Literaturverweis und Methodik
In einer Längsschnittstudie haben Prof. Dr. Dries Faems von der WHU – Otto Beisheim School of Management und seine Co-Autorin Prof. Dr. Anna Brattström von der Lund Universität in Schweden untersucht, welche Auswirkungen unterschiedliche Interessengruppen in Firmen auf die externen Geschäftsbeziehungen zwischen zwei Partnerunternehmen haben. In ihrer Arbeit „Inter-Organizational Relationships as Political Battlefields“, die im Academy of Management Journal veröffentlicht wurde, zeigen sie ein detailliertes Beispiel und einen neuen daraus resultierenden Forschungszweig auf.

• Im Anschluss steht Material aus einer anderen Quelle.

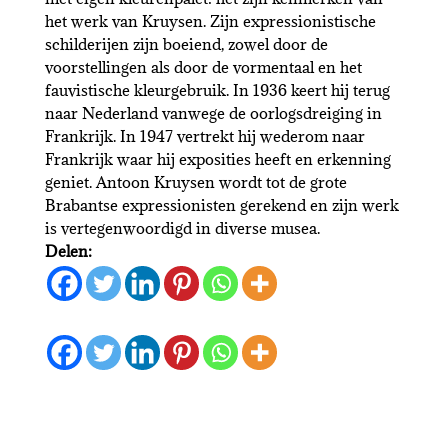
het werk van Kruysen. Zijn expressionistische
schilderijen zijn boeiend, zowel door de
voorstellingen als door de vormentaal en het
fauvistische kleurgebruik. In 1936 keert hij terug
naar Nederland vanwege de oorlogsdreiging in
Frankrijk. In 1947 vertrekt hij wederom naar
Frankrijk waar hij exposities heeft en erkenning
geniet. Antoon Kruysen wordt tot de grote
Brabantse expressionisten gerekend en zijn werk
is vertegenwoordigd in diverse musea.
Delen: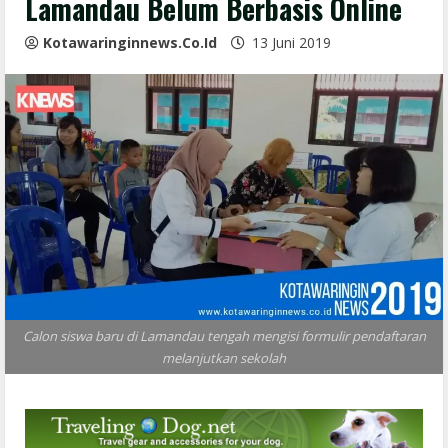
Lamandau Belum Berbasis Online
Kotawaringinnews.co.id
13 Juni 2019
Calon siswa baru di Lamandau tengah mengisi formulir pendaftaran
melanjutkan sekolah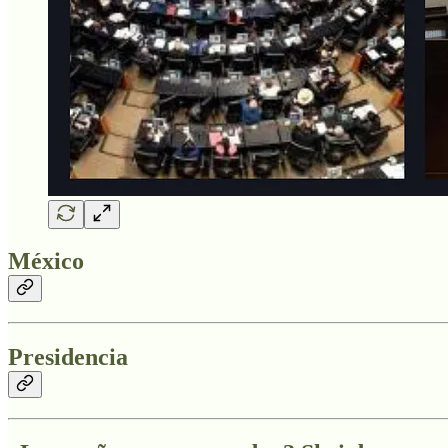
México
Presidencia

- Brattström, A./Faems, D. (2020): Inter-Organizational Relationships as Political Battlefields: How Fragmentation within Organizations Shapes Relational Dynamics between Organizations, in: Academy of Management Journal, Vol. 63, No. 5.
Autoren der Studie
Prof. Dr. Dries Faems
Prof. Dr. Dries Faems ist Inhaber des Lehrstuhls für Entrepreneurship, Innovation and Technological Transformation an der WHU – Otto Beisheim School of Management. Er ist Experte für Zusammenarbeit bei Innovationen. In seiner Forschung und Lehre befasst sich Prof. Faems mit Inhalten wie Allianzen für Forschung und Entwicklung, Zusammenarbeit bei der digitalen Transformation und Innovations-Ökosysteme. Er koordiniert außerdem den WHU Innovation Ecosystem Hub, der darauf abzielt, Wissenschaft und Praxis bei der Zusammenarbeit für gemeinsame Innovationen zu vernetzen.
Prof. Dr. Anna Brattström
Prof. Dr. Anna Brattström ist spezialisiert auf die menschliche Komponente bei Innovationen und Unternehmertum: Dabei geht es beispielsweise darum, wie Menschen zusammenarbeiten, um neue Technologien und Unternehmen zu entwickeln. Ihre meisten Arbeiten basieren auf Längsschnittuntersuchungen, deren Daten bei neu zusammengestellten Projekt-Teams oder bei Forschungs- und Entwicklungsvorhaben zwischen Unternehmen erhoben wurden. Sie werden regelmäßig in renommierten wissenschaftlichen Fachzeitschriften veröffentlicht.